The Bureau of Special Education Appeals will provide an electronic verbatim record of the hearing to any party, free of charge, upon receipt of a written request. Pursuant to federal law, upon receipt of a written request from any party, the Bureau of Special Education Appeals will arrange for and provide a certified written transcription of the entire proceedings by a certified court reporter, free of charge.


[1]  Student’s Hearing Request did not provide Student’s actual birth date, and the District provided an erroneous date.

[2]   See Massachusetts DESE Overview of the MCAS Performance Appeals Process.

[3] I take administrative notice of Hearing Request BSEA numbers: #2309351, # 2303901, # 2210887; # 2203555; # 2102164; # 2007894; # 2004776; and two mediation requests, BSEA # 2303020 and #2202851.  Hearing Request BSEA #2303901 was dismissed by this Hearing Officer in December of 2022.

[4]   Cf. Blank v. Chelmsford Ob/Gyn, P.C., 420 Mass. 404, 407 (1995). 

[5]   See 34 CFR § 300.507(a)(1).

[6]   I note that the reference to “state agencies” is not a blank reference to all Massachusetts state agencies, but rather to those responsible for provision of services to children.

[7]   Parents may also request hearings involving alleged denials of a free, appropriate public education pursuant to Section 504 of the Rehabilitation Act of 1973, as set forth in 34 CFR §§104.31-104.39.

[8]   20 USC 1415(f)(3)(C); 34 CFR 300.507(a)(2); 34 CFR 300.511(e). 

[9]  The two exceptions involve situations in which a parent is prevented from filing a hearing request because of: “(i) specific misrepresentations by the [district] that it had resolved the problem forming the basis of the complaint; or (ii) the [district]’s withholding of information from the parent that was required … to be provided …”. 20 USC 1415(f)(3)(D); 34 CFR 300.511(f).

[10]  603 CMR 28.01.

[11]  The exception is in instances where state law does not require provision of such education for children between the ages of three and five or 18 and 21. 

[12]   MGL c. 71B, §1. 

[13]   20 USC 1412(a)(1)(B); 34 CFR 300.102(a)(1) and (a)(3); see M.G.L. c. 71B § 1; 603 CMR 28.02.
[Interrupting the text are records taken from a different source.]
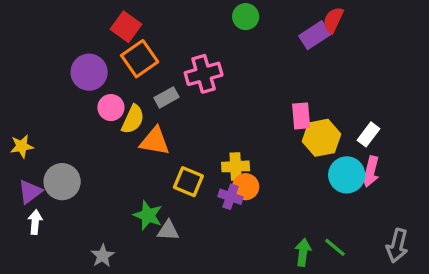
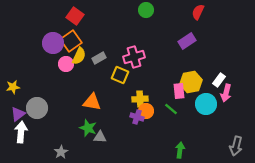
purple rectangle: (315, 35) -> (187, 41), moved
orange square: (140, 59) -> (71, 41), moved
pink cross: (204, 74) -> (134, 57), moved
pink rectangle: (301, 116) -> (179, 91), moved
yellow semicircle: (133, 119) -> (79, 56), moved
orange triangle: (155, 141) -> (92, 102), moved
pink arrow: (370, 172) -> (226, 93), moved
yellow square: (188, 182) -> (120, 75), moved
white arrow: (35, 222) -> (21, 132), size x1.5
green line: (335, 247) -> (171, 109), moved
[14]   According to Student, the MCAS appeal criteria requires that:

  • The child has taken the grade 10 MCAS at least 3 times in each subject area required by the board of education for the competency determination and did not achieve a passing score or submitted a portfolio assessment through the MCAS Alternative Assessment at least 2 times without being granted a competency determination;
  • The child has maintained an adequate attendance level as established by the department of education or the child’s days of absences from school in excess of the number allowed by the department are excused;
  • The child has demonstrated participation in academic support services made available and accessible by or approved by the school district under an individual student success plan, the district has never offered or informed [parent] or [student] about his option for an individual success plan, [which] is not the same as an IEP, or under any other plan designed to strengthen the student’s knowledge and skills in the subject at issue, or the child’s lack of participation in available academic support services has been related to the child’s disability.

[15]   According to Student, this case involves “property” (the diploma) and “liberty” because in failing to maintain Student’s good name Springfield injured his reputation.

[16]   See 34 CFR § 300.507(a)(1); M.G.L. c. 71B § 2B; 603 CMR 28.08(3)(a).